Our photo archives contain a goldmine of images recording events both great and small in Tayside, Fife and beyond.
In our new weekly series, Gayle Ritchie brings you 10 photos that were in the news exactly 10 years ago…
1. Past and present staff of Dundee magazine My Weekly gathered to celebrate the publication’s 100th birthday. More than 150 people attended the bash at city nightclub Liquid to mark the milestone. Pictured are the My Weekly team with (centre, cutting the cake) Fiona Brown and Sally Hampton.
2. Angus the cat was caught red-handed, or should that be red-pawed, laundering not money but tiny chicks. Owner Helen Galloway from St Andrews didn’t get in a flap when the two collared dove chicks were found sitting, petrified but otherwise mostly unharmed, in the middle of her laundry basket. The picture shows Angus with Helen and her husband Tom Ashton.
3. Jockey Phil Kinsella rode Brooklyn Brownie to victory in the Festival Chase at Perth racecourse. The 10-1 shot charged home by 14 lengths.
4. St Andrews Castle was the setting for a staging of Once Upon a Time, performed by a cast mainly made up of local children. The production, featuring some well-known characters from fairy tales, was part of the On the Rocks student arts festival. Pictured are some of those who took part.
5. In the wake of the harshest winter for decades, Alex Salmond said elderly Scots should never again be forced into making the agonising choice between “heating and eating.” The former SNP leader promised pensioners “a fair deal” during a trip to Perth. The picture shows Mr Salmond meeting Ashley O’Connor and niece Mia Hamilton in Perth High Street.
6. Some of the Queen’s first portrait sittings were released to mark her 84th birthday. The 56 photographs of Princess Elizabeth, most of which belonged to the late Queen Mother, went on display to the public at Windsor Castle. They were taken by Marcus Adams, who pioneered a relaxed, informal style while chronicling two generations of royal children between 1926 and 1956.
7. On April 20, 2010, a methane explosion on BP’s Deepwater Horizon Rig caused it to catch fire and sink, spilling 4.9m barrels of oil into the Gulf of Mexico, around 40 miles from the Louisiana coastline. Eleven workers died and 17 others were injured in what became one of the largest environmental disasters in US history. The impact on marine life was devastating.
8. Robert Gordon’s College in Aberdeen marked the official opening of their brand new state of the art Junior School with the launch of 600 balloons from the quadrangle at Schoolhill.
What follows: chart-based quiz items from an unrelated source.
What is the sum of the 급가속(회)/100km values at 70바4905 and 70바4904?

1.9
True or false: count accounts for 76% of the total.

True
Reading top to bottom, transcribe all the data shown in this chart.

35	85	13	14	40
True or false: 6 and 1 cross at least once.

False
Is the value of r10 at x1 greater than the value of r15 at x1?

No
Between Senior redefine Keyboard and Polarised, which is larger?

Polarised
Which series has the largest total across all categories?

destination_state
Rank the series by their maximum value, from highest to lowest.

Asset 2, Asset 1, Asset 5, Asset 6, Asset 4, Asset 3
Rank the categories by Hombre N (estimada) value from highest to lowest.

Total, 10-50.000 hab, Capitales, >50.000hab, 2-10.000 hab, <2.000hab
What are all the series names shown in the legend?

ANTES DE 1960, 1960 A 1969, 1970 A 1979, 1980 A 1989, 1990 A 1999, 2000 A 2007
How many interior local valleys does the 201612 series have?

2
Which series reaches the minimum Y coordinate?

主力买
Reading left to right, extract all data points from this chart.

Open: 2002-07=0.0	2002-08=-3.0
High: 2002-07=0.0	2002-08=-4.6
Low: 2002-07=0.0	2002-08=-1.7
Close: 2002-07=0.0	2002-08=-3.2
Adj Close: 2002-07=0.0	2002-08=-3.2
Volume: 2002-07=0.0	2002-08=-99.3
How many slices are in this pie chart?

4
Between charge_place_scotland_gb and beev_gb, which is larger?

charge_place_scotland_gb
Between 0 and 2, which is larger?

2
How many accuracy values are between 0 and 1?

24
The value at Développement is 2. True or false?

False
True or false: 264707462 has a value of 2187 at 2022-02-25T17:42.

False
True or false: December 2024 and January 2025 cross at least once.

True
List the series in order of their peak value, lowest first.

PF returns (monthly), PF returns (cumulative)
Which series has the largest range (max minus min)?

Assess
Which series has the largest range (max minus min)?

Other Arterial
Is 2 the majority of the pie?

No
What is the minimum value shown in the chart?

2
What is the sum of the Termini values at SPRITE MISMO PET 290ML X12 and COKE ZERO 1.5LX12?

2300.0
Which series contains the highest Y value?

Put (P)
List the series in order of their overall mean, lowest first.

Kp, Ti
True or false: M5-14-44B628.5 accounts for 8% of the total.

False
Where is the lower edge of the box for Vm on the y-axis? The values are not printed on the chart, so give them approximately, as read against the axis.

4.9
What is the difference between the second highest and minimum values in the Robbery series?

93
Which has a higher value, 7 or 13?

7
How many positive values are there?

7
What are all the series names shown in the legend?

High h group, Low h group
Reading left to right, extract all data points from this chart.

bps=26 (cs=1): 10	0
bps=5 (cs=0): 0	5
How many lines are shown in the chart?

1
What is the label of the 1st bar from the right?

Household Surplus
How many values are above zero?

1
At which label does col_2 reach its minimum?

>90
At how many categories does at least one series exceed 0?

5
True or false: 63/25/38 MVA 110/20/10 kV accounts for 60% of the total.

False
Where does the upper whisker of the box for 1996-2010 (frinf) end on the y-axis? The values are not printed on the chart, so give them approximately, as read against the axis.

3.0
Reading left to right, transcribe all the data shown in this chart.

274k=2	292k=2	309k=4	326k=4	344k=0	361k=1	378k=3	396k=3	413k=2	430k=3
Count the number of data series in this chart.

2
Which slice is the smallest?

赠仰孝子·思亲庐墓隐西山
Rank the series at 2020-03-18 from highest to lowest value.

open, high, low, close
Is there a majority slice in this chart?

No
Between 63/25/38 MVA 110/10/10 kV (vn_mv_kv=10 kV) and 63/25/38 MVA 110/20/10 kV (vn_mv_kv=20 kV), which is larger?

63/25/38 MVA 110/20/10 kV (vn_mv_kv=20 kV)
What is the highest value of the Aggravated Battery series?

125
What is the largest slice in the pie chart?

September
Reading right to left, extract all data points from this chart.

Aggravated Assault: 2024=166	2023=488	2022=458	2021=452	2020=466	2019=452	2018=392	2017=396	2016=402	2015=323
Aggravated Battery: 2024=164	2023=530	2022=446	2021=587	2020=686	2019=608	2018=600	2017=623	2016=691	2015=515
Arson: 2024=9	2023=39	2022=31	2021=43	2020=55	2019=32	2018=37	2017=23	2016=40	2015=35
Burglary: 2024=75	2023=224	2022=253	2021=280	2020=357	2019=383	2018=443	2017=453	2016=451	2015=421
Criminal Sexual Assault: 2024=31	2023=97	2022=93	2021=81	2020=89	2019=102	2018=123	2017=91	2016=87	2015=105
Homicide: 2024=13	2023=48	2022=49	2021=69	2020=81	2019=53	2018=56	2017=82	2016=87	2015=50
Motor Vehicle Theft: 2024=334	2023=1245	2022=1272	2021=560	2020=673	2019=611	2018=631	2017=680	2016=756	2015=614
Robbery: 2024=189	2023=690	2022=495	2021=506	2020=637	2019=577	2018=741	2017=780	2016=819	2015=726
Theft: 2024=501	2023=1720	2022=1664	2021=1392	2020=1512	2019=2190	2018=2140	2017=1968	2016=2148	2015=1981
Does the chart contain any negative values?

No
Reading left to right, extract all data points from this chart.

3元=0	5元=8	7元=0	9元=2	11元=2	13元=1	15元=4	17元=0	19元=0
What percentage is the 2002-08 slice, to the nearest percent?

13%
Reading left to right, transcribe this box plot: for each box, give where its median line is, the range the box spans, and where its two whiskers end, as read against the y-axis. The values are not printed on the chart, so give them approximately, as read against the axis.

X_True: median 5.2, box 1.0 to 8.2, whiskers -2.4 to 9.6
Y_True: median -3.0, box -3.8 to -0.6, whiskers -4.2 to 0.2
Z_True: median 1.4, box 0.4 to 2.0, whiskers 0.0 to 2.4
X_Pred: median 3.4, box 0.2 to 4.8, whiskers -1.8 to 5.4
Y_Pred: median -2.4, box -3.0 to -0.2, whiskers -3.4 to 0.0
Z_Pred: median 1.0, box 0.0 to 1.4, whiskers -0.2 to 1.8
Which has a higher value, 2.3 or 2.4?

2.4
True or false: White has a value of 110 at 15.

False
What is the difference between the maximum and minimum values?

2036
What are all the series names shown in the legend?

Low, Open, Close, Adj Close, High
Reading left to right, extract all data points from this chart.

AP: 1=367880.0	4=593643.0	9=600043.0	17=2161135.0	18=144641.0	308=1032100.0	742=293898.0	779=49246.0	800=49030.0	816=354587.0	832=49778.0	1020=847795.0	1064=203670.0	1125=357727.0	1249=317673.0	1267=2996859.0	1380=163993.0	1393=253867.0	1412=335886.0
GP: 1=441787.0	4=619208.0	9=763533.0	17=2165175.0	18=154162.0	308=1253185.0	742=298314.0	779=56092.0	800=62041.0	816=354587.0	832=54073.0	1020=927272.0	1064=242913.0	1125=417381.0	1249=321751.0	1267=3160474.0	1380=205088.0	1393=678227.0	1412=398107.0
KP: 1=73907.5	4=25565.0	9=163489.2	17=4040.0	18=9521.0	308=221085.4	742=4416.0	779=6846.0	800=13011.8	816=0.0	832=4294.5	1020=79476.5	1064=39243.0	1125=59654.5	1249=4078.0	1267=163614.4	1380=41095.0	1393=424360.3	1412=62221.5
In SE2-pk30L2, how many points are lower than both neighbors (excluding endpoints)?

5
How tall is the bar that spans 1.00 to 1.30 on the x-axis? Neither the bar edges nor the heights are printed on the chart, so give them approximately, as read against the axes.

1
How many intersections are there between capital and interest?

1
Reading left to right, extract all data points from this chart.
9. Flights were grounded as a vast ash cloud from the eruption of Icelandic volcano Eyjafjallajökull paralysed the airline industry. The eruption began on April 14, with volcanic ash hurled several kilometres into the atmosphere. Northerly winds then blew this dense plume toward Europe and the busiest airspace in the world. Over the next six days, hundreds of thousands of flights were cancelled. Additional localised disruption continued into May 2010.
10. American civil rights activist Dorothy Height died in Washington D.C. at the age of 98. Born in Richmond, Virginia, Height specifically focused on the issues of African-American women, including unemployment, illiteracy, and voter awareness.